== THE TASK ==
Please pull every line of text from the material below, copying each one character for character, and leave the pictures out of your answer.

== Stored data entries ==
• • • •
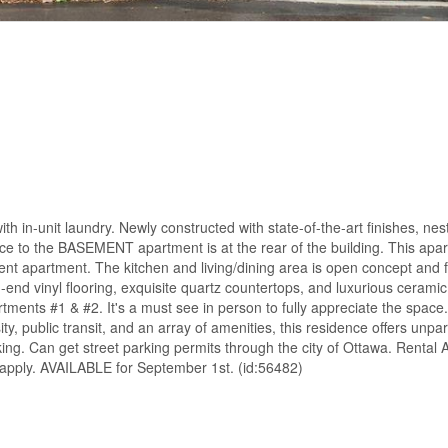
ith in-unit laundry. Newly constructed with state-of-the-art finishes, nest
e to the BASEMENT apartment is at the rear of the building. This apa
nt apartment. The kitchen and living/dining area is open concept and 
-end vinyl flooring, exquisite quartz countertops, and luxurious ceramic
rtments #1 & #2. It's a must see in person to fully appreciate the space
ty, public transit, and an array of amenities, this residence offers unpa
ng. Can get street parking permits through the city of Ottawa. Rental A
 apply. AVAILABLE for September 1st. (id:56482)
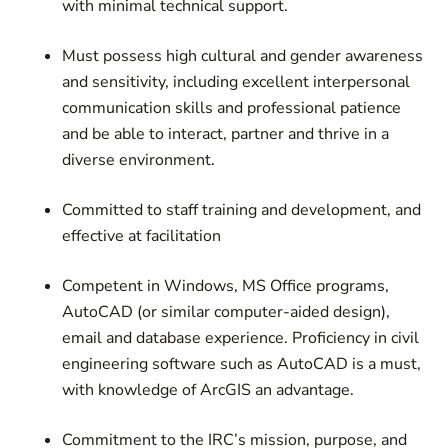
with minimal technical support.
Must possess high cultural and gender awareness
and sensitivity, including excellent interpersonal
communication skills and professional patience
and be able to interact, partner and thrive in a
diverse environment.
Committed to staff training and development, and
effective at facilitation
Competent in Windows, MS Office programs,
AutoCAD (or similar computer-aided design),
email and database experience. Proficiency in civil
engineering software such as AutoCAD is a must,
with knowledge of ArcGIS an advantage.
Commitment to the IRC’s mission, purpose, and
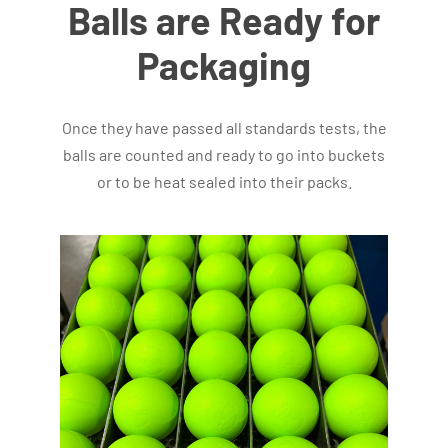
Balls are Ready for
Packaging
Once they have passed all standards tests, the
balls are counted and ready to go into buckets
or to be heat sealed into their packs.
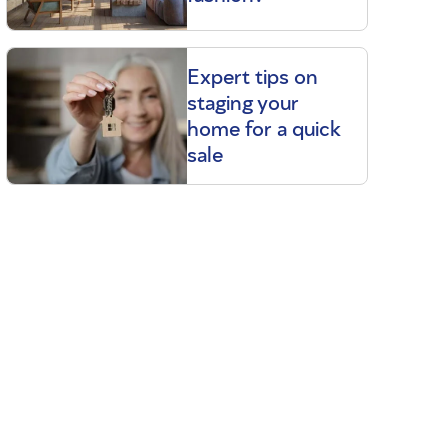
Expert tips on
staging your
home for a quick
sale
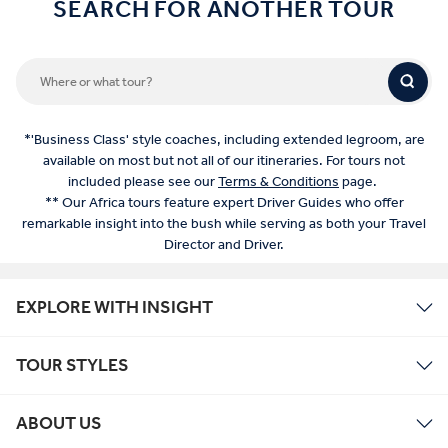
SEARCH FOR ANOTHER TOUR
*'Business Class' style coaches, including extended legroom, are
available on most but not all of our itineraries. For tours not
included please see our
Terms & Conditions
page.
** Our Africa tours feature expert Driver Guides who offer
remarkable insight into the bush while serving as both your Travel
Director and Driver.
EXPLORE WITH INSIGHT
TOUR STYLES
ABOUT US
• • • •
== EXERCISE OUTPUT ==
ith in-unit laundry. Newly constructed with state-of-the-art finishes, nest
e to the BASEMENT apartment is at the rear of the building. This apa
nt apartment. The kitchen and living/dining area is open concept and 
-end vinyl flooring, exquisite quartz countertops, and luxurious ceramic
rtments #1 & #2. It's a must see in person to fully appreciate the space
ty, public transit, and an array of amenities, this residence offers unpa
ng. Can get street parking permits through the city of Ottawa. Rental A
 apply. AVAILABLE for September 1st. (id:56482)
with minimal technical support.
Must possess high cultural and gender awareness
and sensitivity, including excellent interpersonal
communication skills and professional patience
and be able to interact, partner and thrive in a
diverse environment.
Committed to staff training and development, and
effective at facilitation
Competent in Windows, MS Office programs,
AutoCAD (or similar computer-aided design),
email and database experience. Proficiency in civil
engineering software such as AutoCAD is a must,
with knowledge of ArcGIS an advantage.
Commitment to the IRC’s mission, purpose, and
Balls are Ready for
Packaging
Once they have passed all standards tests, the
balls are counted and ready to go into buckets
or to be heat sealed into their packs.
Expert tips on
staging your
home for a quick
sale
SEARCH FOR ANOTHER TOUR
*'Business Class' style coaches, including extended legroom, are
available on most but not all of our itineraries. For tours not
included please see our
Terms & Conditions
page.
** Our Africa tours feature expert Driver Guides who offer
remarkable insight into the bush while serving as both your Travel
Director and Driver.
EXPLORE WITH INSIGHT
TOUR STYLES
ABOUT US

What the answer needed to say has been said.